Quer num, quer noutro caso, mas especialmente no primeiro, o clube popular constitui o único local de expressão e resolução de algumas das necessidades de carácter social e o nível inicial de vida democrática. Além disso é, na grande maioria das situações, o único local de participação dos indivíduos num projecto comum e de relação criativa com a cultura sob qualquer das suas formas. A conclusão é que a presença do clube popular, quer nestas situações que apresentámos com a finalidade de clarificar melhor o que deve ser analisado, quer, de uma forma geral, em relação a muitos outros clubes é o garante do aprofundamento da cidadania local, da democracia e da luta contra a injustiça social, na comunidade local.
Isto é válido para todos os clubes populares. Sabemos que não é aconselhável falar do «clubes» como entidade abstracta e generalizada. Os clubes desportivos populares podem dividir-se em diferentes categorias, uns desempenhando plenamente aquelas funções, outros não.
Quer isto dizer que o desaparecimento de qualquer um daqueles clubes, constituirá uma perda irreparável para a vida social, cultural e desportiva, e um empobrecimento profundo da vida das populações. Mas, precisamente porque desempenham sempre aquelas funções, de uma forma mais ou menos eficaz, é compreensível que sejam atacados por aqueles que não as aceitam de boa mente.
É importante compreender que existem forças sociais que se opõem à existência destes “corpos intermédios” porque são incómodos, reivindicativos e exigindo dinheiros do Orçamento de Estado para o desempenho das suas funções. Em suma, põem em causa a visão dominante da democracia representativa por delegação, procurando estruturar um processo complementar da democracia participativa.
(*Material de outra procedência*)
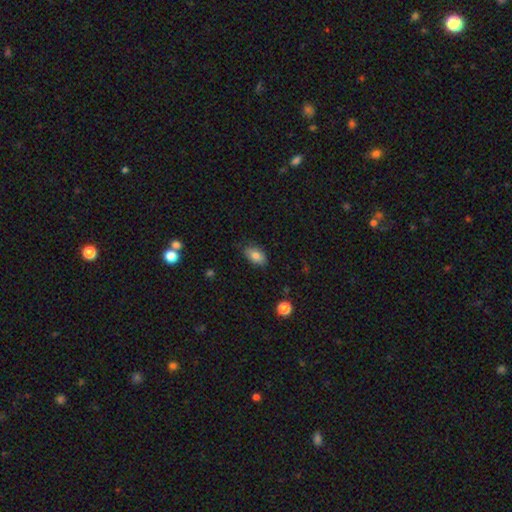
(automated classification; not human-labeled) Smooth or featured? Predicted: smooth (p=0.81). How rounded? Predicted: in between (p=0.91). Merging? Predicted: none (p=0.79).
Desta forma é mantido o clima social que possibilita o alargamento constante do espectáculo desportivo, e a utilização do desporto em benefício do capital. O clube desportivo popular desempenha, neste grande movimento, um papel essencial pois não só assume o carácter de instituição reprodutora desta ideologia, como se responsabiliza pela organização e a «alimentação» da própria prática em todos os seus níveis.
A atitude do Estado em relação a esta situação é clara: ou o Movimento Associativo aceita e se adapta a esta perspectiva, ou… está condenado a morrer. Retirando-lhe todo o apoio, defendendo a lógica empresarial liberal e montando uma vasta operação de propaganda, o Estado coloca em cheque o associativismo.
Nisto tudo há uma grande esquecido: a população. No fundo é ela que justifica a acção do clube. Mas a satisfação das suas necessidades, a resposta aos seus interesses, a liquidação das desigualdades e da segregação social, não constituem preocupações para as novas técnicas de gestão empresarial. De facto, o que se pretende é substituir a eficácia social do serviço público, pela eficácia financeira da gestão do clube ao serviço do capital privado. É impedir o desenvolvimento de um processo de intervenção activa do cidadão na vida do clube e, por extensão, da comunidade.
Quer isto dizer que a utilização das modernas tecnologias e métodos de gestão devem ser banidos do funcionamento dos clubes populares? Evidentemente que não! Defender tal posição é condená-lo a não se renovar e a impedir a sua adequação às necessidades do nosso tempo. Mas, umas e outros devem ser colocados ao serviço das populações com a finalidade de promover a revigoração da dinâmica social e a estruturação da nova «cidadania» de que tanto se fala.